Exercise directions:
Below are some records. Print exactly the lines between the one holding "julio 25, 2026" and the one holding "julio 23, 2026", inclusive, and nothing else.

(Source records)
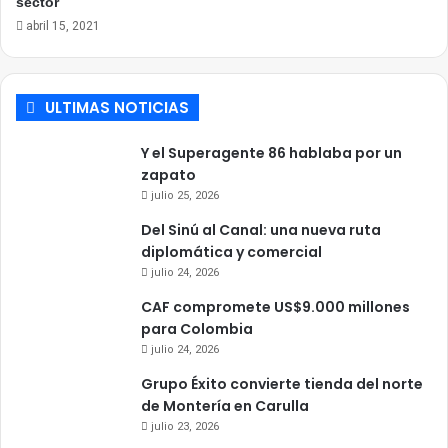
sector
abril 15, 2021
ULTIMAS NOTICIAS
Y el Superagente 86 hablaba por un
zapato
julio 25, 2026
Del Sinú al Canal: una nueva ruta
diplomática y comercial
julio 24, 2026
CAF compromete US$9.000 millones
para Colombia
julio 24, 2026
Grupo Éxito convierte tienda del norte
de Montería en Carulla
julio 23, 2026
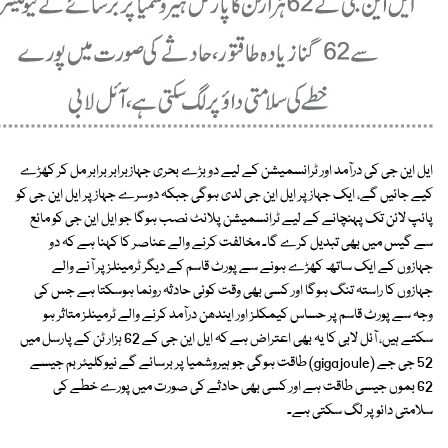
ایل این جی کی درآمد اور ٹرانسمیشن کے لیے دو بڑے بحری جہازبرابر برابر مل کر کھڑے
کیے جائیں گے، ایک جہاز پر ایل این جی لدی ہوگی جبکہ دوسرے جہاز پر ایل این جی کو
پائپ لائن تک پہنچانے کے لیے ٹرانسمیشن پلانٹ نصب ہوگا جو ایل این جی کو مائع
سے گیس میں بھی تبدیل کرے گا۔ مخالفت کرنے والے عناصر کا کہنا ہے کہ دو
جہازوں کے ایک ساتھ کھڑے ہونے سے پورٹ قاسم کے دیگر ٹرمینلز پر آنے والے
جہازوں کا راستہ تنگ ہوگا اور کسی بھی وقت کوئی حادثہ رونما ہوسکتا ہے جس کی
وجہ سے پورٹ قاسم پر حساس کیمکلز اور ایندھن درآمد کرنے والے ٹرمینلز متاثر ہو
سکتے ہیں، آئل لابی کا یہ بھی اعتراض ہے کہ ایل این جی کے 62 ہزار ٹن کے پارسل میں
52 جی جے (gigajoule) طاقت ہوگی جو ہیروشمیا پر برسائے گے نیوکلیئر بم جیسے
62 بموں جیسی طاقت ہے اور کسی بھی حادثے کی صورت میں پورے خطے کی
سلامتی دائو پر لگ سکتی ہے۔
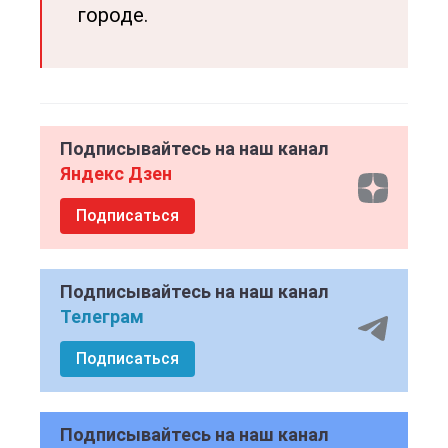
городе.
Подписывайтесь на наш канал
Яндекс Дзен
Подписаться
Подписывайтесь на наш канал
Телеграм
Подписаться
Подписывайтесь на наш канал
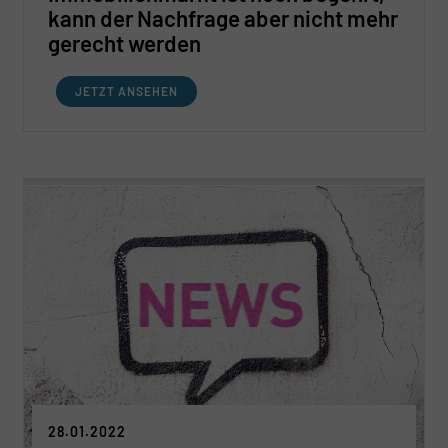
kann der Nachfrage aber nicht mehr
gerecht werden
JETZT ANSEHEN
28.01.2022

Solution to the problem:
julio 25, 2026
Del Sinú al Canal: una nueva ruta
diplomática y comercial
julio 24, 2026
CAF compromete US$9.000 millones
para Colombia
julio 24, 2026
Grupo Éxito convierte tienda del norte
de Montería en Carulla
julio 23, 2026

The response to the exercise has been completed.